Research

Mitigating the curse of small ensembles in weather forecasting

Technical name: Probit-space Ensemble Size Expansion (PESE; pronounced "peace")
Link to publication
Link to Python code with simple example
Link to slides from a recent talk on PESE-GC

To improve weather forecasts, ensemble data assimilation (EnsDA) requires estimates of forecast statistics (e.g., forecast mean and variance). These estimates are obtained by running multiple computer weather forecast models (a.k.a., an ensemble of computer forecasts). However, because computer weather models require lots of computer power to run (>10 Macbook Pros per model), we are usually forced to estimate forecast statistics using less than 100 models (i.e., less than 100 samples). As such, our estimates of forecast statistics contains errors, thus limiting the accuracy of EnsDA.

I am working to weaken this limitation through leveraging human knowledge of forecast statistics with a pre-existing ensemble of computer forecasts to generate additional forecasts (aka, "virtual forecasts" or "virtual members"). This approach is statistical, requires much less computer resources than running additional computer models, and is highly flexible (i.e., not limited to multivariate Gaussian distributions). Preliminary tests with a toy weather model (Lorenz 96 "wave-on-a-ring") indicate that this approach amplifies the corrective power of EnsDA.

Improving satellite data assimilation through efficiently handling clear-sky and cloudy-sky forecasts separately

Technical name: Bi-Gaussian Ensemble Kalman Filter (recent paper here)

Current ensemble satellite data assimilation methods assume that a mixture of clear-sky and cloudy-sky ensemble forecasts can be treated as a single group. However, these two types of forecasts have different behaviors. For instance, clear-sky forecasts will never forecast heavy downpours, but cloudy-sky forecasts can. These differences suggest that handling cloud-free and cloudy ensemble forecasts in separate groups will improve data assimilation outcomes.

Previously proposed methods to handle groups of forecasts require either an unrealistic amount of computing resources, or are difficult and labor intensive to implement and upkeep. I have recently developed a method that avoids the unrealistic computational cost and is much easier to implement and upkeep.

I have recently published on virtual reality tests using a realistic computer weather model (WRF). These tests indicate that my method outperforms a state-of-the-art data assimilation method in converting synthetic satellite infrared images into forecast corrections (see figure).

Tests with real-world satellite infrared images are ongoing.

Turning hi-res satellite observations into tropical thunderstorm datasets

Tropical Mesoscale Convective System Reanalysis (TMeCSR; "tea-mixer")
Link to TMeCSR v1 data

In tropical weather systems, small-scale features often affect large-scale weather. Weather data captures a snapshots of the weather, much like a digital camera. However, if the resolution of the "digital camera" is not high enough, the small-scale features cannot be seen! In other words, if we want to study the connection between the small- and large-scale weather, we need a high resolution "digital camera".
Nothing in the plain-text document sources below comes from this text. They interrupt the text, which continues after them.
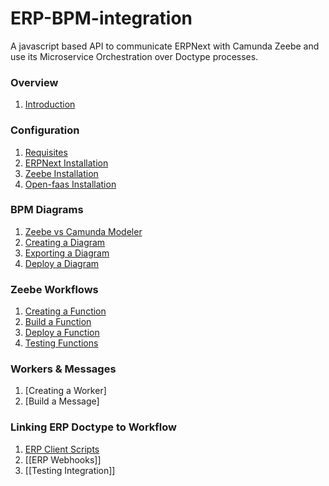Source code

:# ERP-BPM-integration
A javascript based API to communicate ERPNext with Camunda Zeebe and  use its Microservice Orchestration over Doctype processes. 
### Overview
1. [Introduction](https://github.com/AngelAngelopoulos/ERP-BPM-integration/wiki/Introduction)

### Configuration
1. [Requisites](https://github.com/AngelAngelopoulos/ERP-BPM-integration/wiki/Requisites)
2. [ERPNext Installation](https://github.com/AngelAngelopoulos/ERP-BPM-integration/wiki/ERPNext-Installation)
3. [Zeebe Installation](https://github.com/AngelAngelopoulos/ERP-BPM-integration/wiki/Zeebe-Environment)
4. [Open-faas Installation](https://github.com/AngelAngelopoulos/ERP-BPM-integration/wiki/Open-faas-%28faas-cli%29-Environment)

### BPM Diagrams
1. [Zeebe vs Camunda Modeler](https://github.com/AngelAngelopoulos/ERP-BPM-integration/wiki/Zeebe-vs-Camunda-Modeler)
2. [Creating a Diagram](https://github.com/AngelAngelopoulos/ERP-BPM-integration/wiki/Creating-a-Diagram)
3. [Exporting a Diagram](https://github.com/AngelAngelopoulos/ERP-BPM-integration/wiki/Exporting-a-Diagram)
4. [Deploy a Diagram](https://github.com/AngelAngelopoulos/ERP-BPM-integration/wiki/Deploy-a-Diagram)

### Zeebe Workflows
1. [Creating a Function](https://github.com/AngelAngelopoulos/ERP-BPM-integration/wiki/Creating-a-Function)
2. [Build a Function](https://github.com/AngelAngelopoulos/ERP-BPM-integration/wiki/Build-a-Function)
3. [Deploy a Function](https://github.com/AngelAngelopoulos/ERP-BPM-integration/wiki/Deploy-a-Function)
4. [Testing Functions](https://github.com/AngelAngelopoulos/ERP-BPM-integration/wiki/Testing-Functions)

### Workers & Messages
1. [Creating a Worker]
2. [Build a Message]


### Linking ERP Doctype to Workflow
1. [ERP Client Scripts](https://github.com/AngelAngelopoulos/ERP-BPM-integration/wiki/ERP-Client-Scripts)
2. [[ERP Webhooks]]
3. [[Testing Integration]]


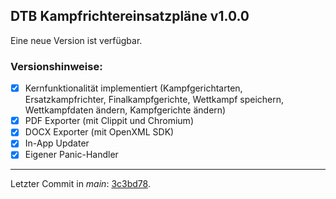 ﻿## DTB Kampfrichtereinsatzpläne v1.0.0

Eine neue Version ist verfügbar.

### Versionshinweise:

- [x] Kernfunktionalität implementiert (Kampfgerichtarten, Ersatzkampfrichter, Finalkampfgerichte, Wettkampf speichern, Wettkampfdaten ändern, Kampfgerichte ändern)
- [x] PDF Exporter (mit Clippit und Chromium)
- [x] DOCX Exporter (mit OpenXML SDK)
- [x] In-App Updater
- [x] Eigener Panic-Handler

---

Letzter Commit in *main*: [3c3bd78](https://github.com/philippremy/dtb-kampfrichtereinsatzplaene/commit/3c3bd78250714fda923e04cbc092b4ec6c6a5506).
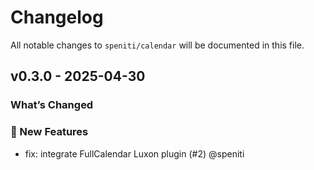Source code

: # Changelog

All notable changes to `speniti/calendar` will be documented in this file.

## v0.3.0 - 2025-04-30

### What’s Changed

### 🚀 New Features

* fix: integrate FullCalendar Luxon plugin (#2) @speniti

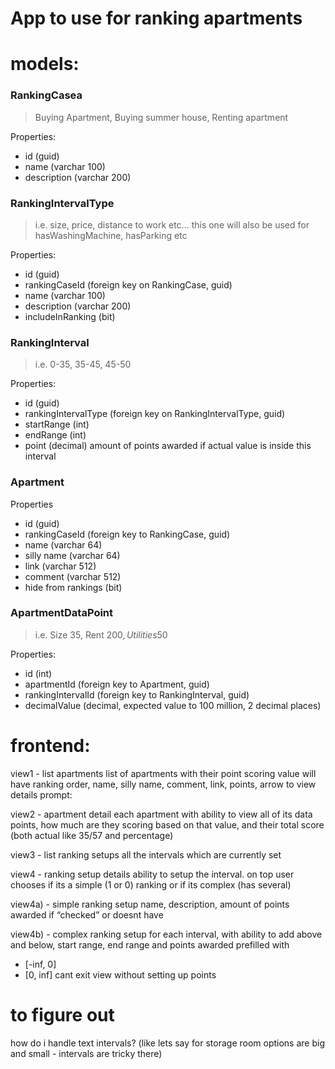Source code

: # App to use for ranking apartments

# models:

### RankingCasea
> Buying Apartment, Buying summer house, Renting apartment

Properties:
- id (guid)
- name (varchar 100)
- description (varchar 200)


### RankingIntervalType 
> i.e. size, price, distance to work etc...
> this one will also be used for hasWashingMachine, hasParking etc

Properties:
- id (guid)
- rankingCaseId (foreign key on RankingCase, guid)
- name (varchar 100)
- description (varchar 200)
- includeInRanking (bit)

### RankingInterval 
> i.e. 0-35, 35-45, 45-50

Properties:
- id (guid)
- rankingIntervalType (foreign key on RankingIntervalType, guid)
- startRange (int)
- endRange (int)
- point (decimal) amount of points awarded if actual value is inside this interval

### Apartment

Properties
- id (guid)
- rankingCaseId (foreign key to RankingCase, guid)
- name (varchar 64)
- silly name (varchar 64)
- link (varchar 512)
- comment (varchar 512)
- hide from rankings (bit)


### ApartmentDataPoint
> i.e. Size 35, Rent 200$, Utilities 50$

Properties:
- id (int)
- apartmentId (foreign key to Apartment, guid)
- rankingIntervalId (foreign key to RankingInterval, guid)
- decimalValue (decimal, expected value to 100 million, 2 decimal places)

# frontend:


view1  - list apartments
list of apartments with their point scoring value
will have ranking order, name, silly name, comment, link, points, arrow to view details
prompt:

view2 - apartment detail
each apartment with ability to view all of its data points, how much are they scoring based on that value, and their total score (both actual like 35/57 and percentage)

view3 - list ranking setups
all the intervals which are currently set

view4 - ranking setup details
ability to setup the interval. on top user chooses if its a simple (1 or 0) ranking or if its complex (has several)

view4a) - simple ranking setup
name, description, amount of points awarded if “checked” or doesnt have
 
view4b) - complex ranking setup
for each interval, with ability to add above and below, start range, end range and points awarded
 prefilled with 
- [-inf, 0]
- [0, inf] 
cant exit view without setting up points

# to figure out

how do i handle text intervals? (like lets say for storage room options are big and small - intervals are tricky there)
Current datasets usually don't have the resolution needed to examine the connection between typical convection and large-scale weather. I have recently created a publicly available 4D high-resolution tropical thunderstorm dataset (TMeCSR; 9-km grid spacing). This is done by combining high-resolution satellite infrared imagery with in-situ observations and high-resolution weather models. Furthermore, the TMeCSR is better at capturing tropical thunderstorm systems than the global gold standard (see figure).

Right now, I am collaborating with Xingchao Chen and Chin-Hsuan Peng from the Pennsylvania State University to create a higher resolution version of this dataset.